I install my work in ways that critique the institutional bias against craft-based practices in the gallery by investigating histories of the vertical and horizontal planes of the gallery.

Material associations with industrial labour and manufacturing are in contending conversation with the repetitive, pensive process of weaving and quilting that I employ in my practice.

Selected Works

Sophia Middleton | Artist Bio

Raised in Canmore Alberta, Sophia Middleton found her artistic passion among talented local artisans. Now living and working in Vancouver, privileged to be on the unceded land of the Coast Salish peoples.

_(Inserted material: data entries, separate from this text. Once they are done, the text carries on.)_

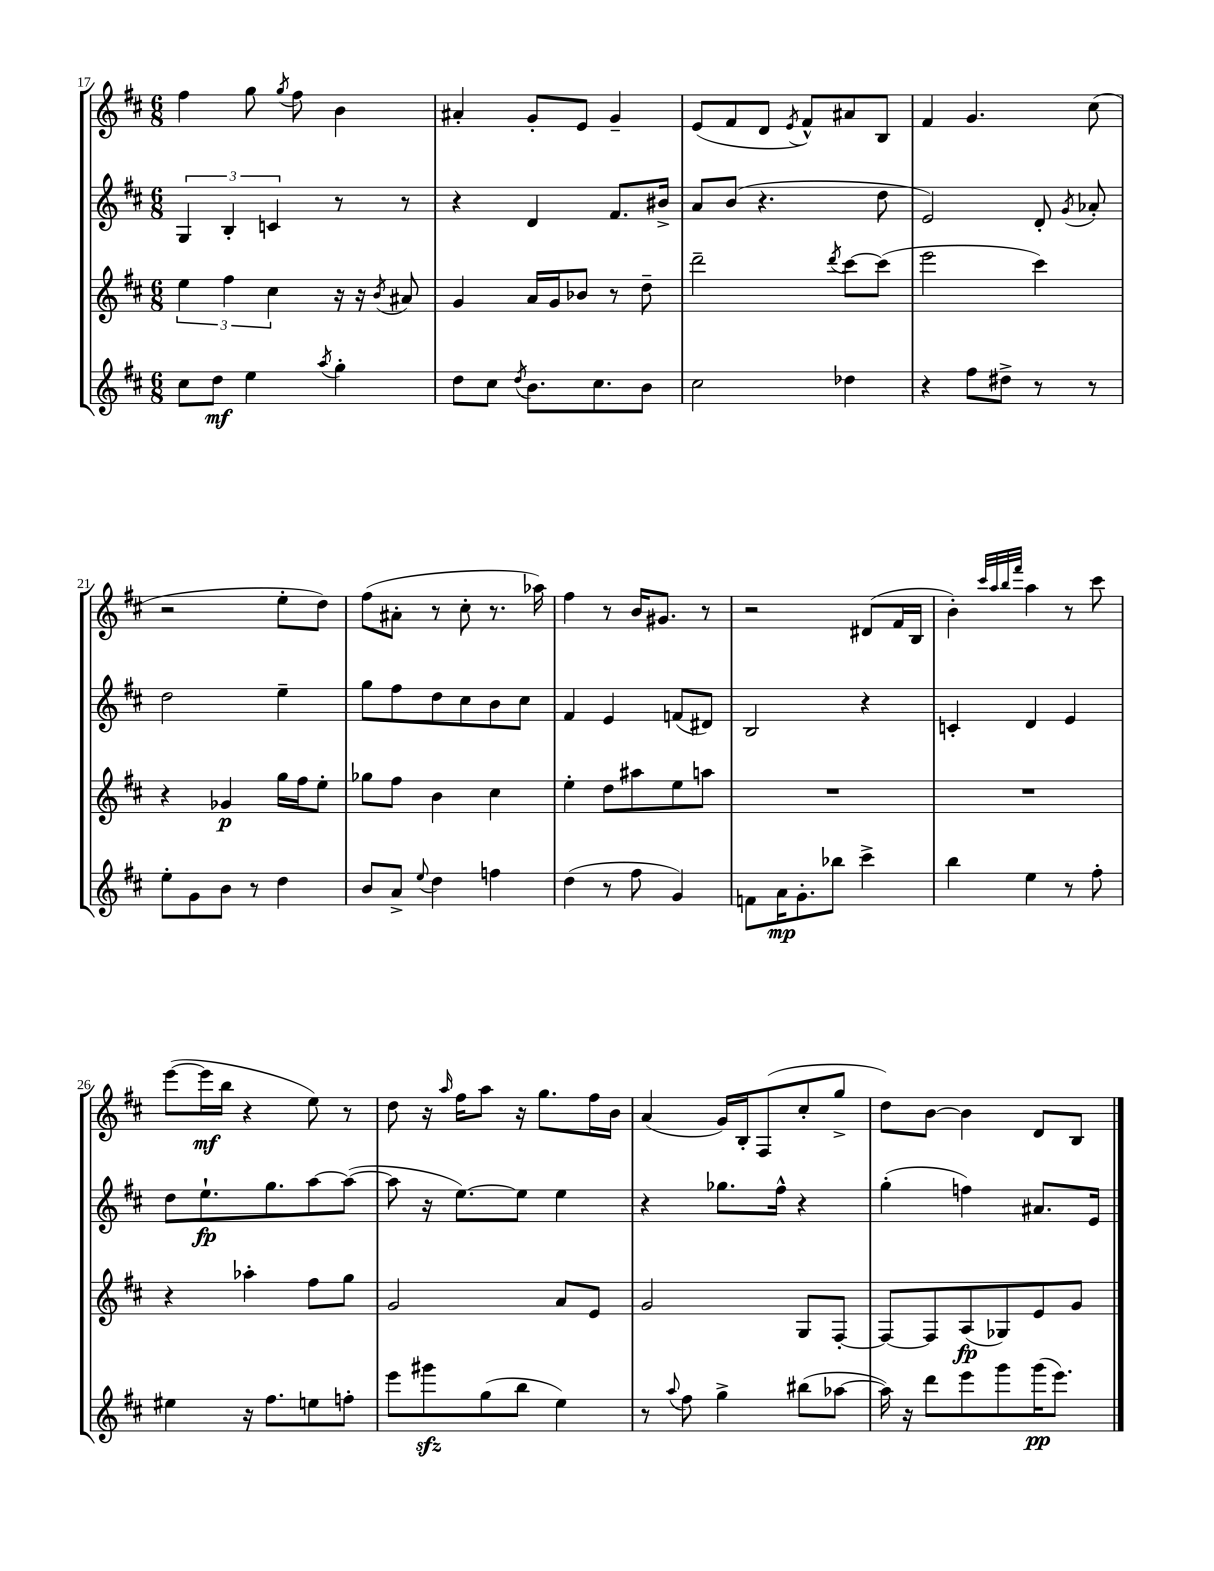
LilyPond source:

<<
\new StaffGroup <<
\new Staff = "s0" {
    \clef treble \key d \major \numericTimeSignature \time 6/8
    \autoBeamOff fis''4 g''8 \acciaccatura { g''8 } fis''8 b'4 |
    ais'4-. g'8[-. e'8] g'4-- |
    e'8[( fis'8 d'8] \acciaccatura { e'8 } fis'8[-^) ais'8 b8] |
    fis'4 g'4. cis''8( |
    r2 e''8[-. d''8]) |
    fis''8[( ais'8]-. r8 cis''8-. r8. aes''16) |
    fis''4 r8 b'16[ gis'8.] r8 |
    r2 dis'8[( fis'16 b16] |
    b'4-.) \grace { cis'''32[ a''32 b''32 fis'''32] } a''4 r8 cis'''8 |
    e'''8[~( e'''16\mf b''16] r4 e''8) r8 |
    d''8 r16 \grace { a''16 } fis''16[ a''8] r16 g''8.[ fis''16 b'16] |
    a'4( g'16[) b16-. fis8( cis''8-. g''8]-> |
    d''8[) b'8]~ b'4 d'8[ b8] \bar "|." |
}
\new Staff = "s1" {
    \clef treble \key d \major \numericTimeSignature \time 6/8
    \autoBeamOff \tuplet 3/2 { g4 b4-. c'4 } r8 r8 |
    r4 d'4 fis'8.[ bis'16]-> |
    a'8[ b'8]( r4. d''8 |
    e'2) d'8-. \acciaccatura { g'8 } aes'8-. |
    d''2 e''4-- |
    g''8[ fis''8 d''8 cis''8 b'8 cis''8] |
    fis'4 e'4 f'8[( dis'8]) |
    b2 r4 |
    c'4-. d'4 e'4 |
    d''8[ e''8.-!\fp g''8. a''8~ a''8]~( |
    a''8 r16 e''8.[~) e''8] e''4 |
    r4 ges''8.[ fis''16]-^ r4 |
    g''4-.( f''4) ais'8.[ e'16] \bar "|." |
}
\new Staff = "s2" {
    \clef treble \key d \major \numericTimeSignature \time 6/8
    \autoBeamOff \tuplet 3/2 { e''4 fis''4 cis''4 } r16 r16 \acciaccatura { b'8 } ais'8 |
    g'4 a'16[ g'16 bes'8] r8 d''8-- |
    d'''2-- \acciaccatura { d'''8 } cis'''8[~ cis'''8]( |
    e'''2 cis'''4) |
    r4 ges'4\p g''16[ fis''16 e''8]-. |
    ges''8[ fis''8] b'4 cis''4 |
    e''4-. d''8[ ais''8 e''8 a''8] |
    R2. |
    R2. |
    r4 aes''4-. fis''8[ g''8] |
    g'2 a'8[ e'8] |
    g'2 g8[ fis8]~-. |
    fis8[~ fis8 a8\fp( ges8) e'8 g'8] \bar "|." |
}
\new Staff = "s3" {
    \clef treble \key d \major \numericTimeSignature \time 6/8
    \autoBeamOff cis''8[ d''8]\mf e''4 \acciaccatura { a''8 } g''4-. |
    d''8[ cis''8] \acciaccatura { d''8 } b'8.[ cis''8. b'8] |
    cis''2 des''4 |
    r4 fis''8[ dis''8]-> r8 r8 |
    e''8[-. g'8 b'8] r8 d''4 |
    b'8[ a'8]-> \appoggiatura { e''8 } d''4 f''4 |
    d''4( r8 fis''8 g'4) |
    f'8[ a'16\mp g'8.-. bes''8] cis'''4-> |
    b''4 e''4 r8 fis''8-. |
    eis''4 r16 fis''8.[ e''8 f''8]-. |
    e'''8[ gis'''8\sfz g''8( b''8] e''4) |
    r8 \appoggiatura { a''8 } fis''8 g''4-> bis''8[( aes''8]~ |
    aes''16) r16 d'''8[ e'''8 g'''8 g'''16\pp( e'''8.]) \bar "|." |
}
>>
>>
\layout { \context { \Score currentBarNumber = #17 } }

Sophia Middleton received her Bachelor of Fine Arts and Minor in Curatorial Studies in 2020 from Emily Carr University of Art and Design.  During her studies, she co-founded and co-curated the student run gallery The Object Corner and was the resident art writer for the Lantern Publication.


Paige Ledingham

Chaps - 2019

Quilted rodeo cowboy chaps. Recycled fabrics, yarn, buttons, fringe.

What does it mean to take rodeo chaps, a functional, tough, traditionally masculine, piece of apparel and make them soft and feminized and decorative and performative?


Beings | Meghan West

Recycled textiles, thread, wire, fluff

Dimensions vary.

The sculpture’s visceral quality suggests the body. The translucent nylon skin obscures the innards, only fully visible at unresolved moments of leaking. Each individual contorts in response to the viewer’s gaze. Their mends become scabs, a physical record of time, care and labour scattered across the limbs. I am interested in the contrast between the pristine and the abject, especially in relation to bodies. By contrasting bodily interiors to exteriors, skin to scabs and bony extremities to swollen flesh, the visceral forms combined with the soft, familiar materials create tension by visually negotiating how textiles are conventionally used, compared to what is seen. The unique aesthetic quality of serially mended surfaces, coupled with the tactility and intimacy of textiles appeals to the desire to touch, contributing to this tension further.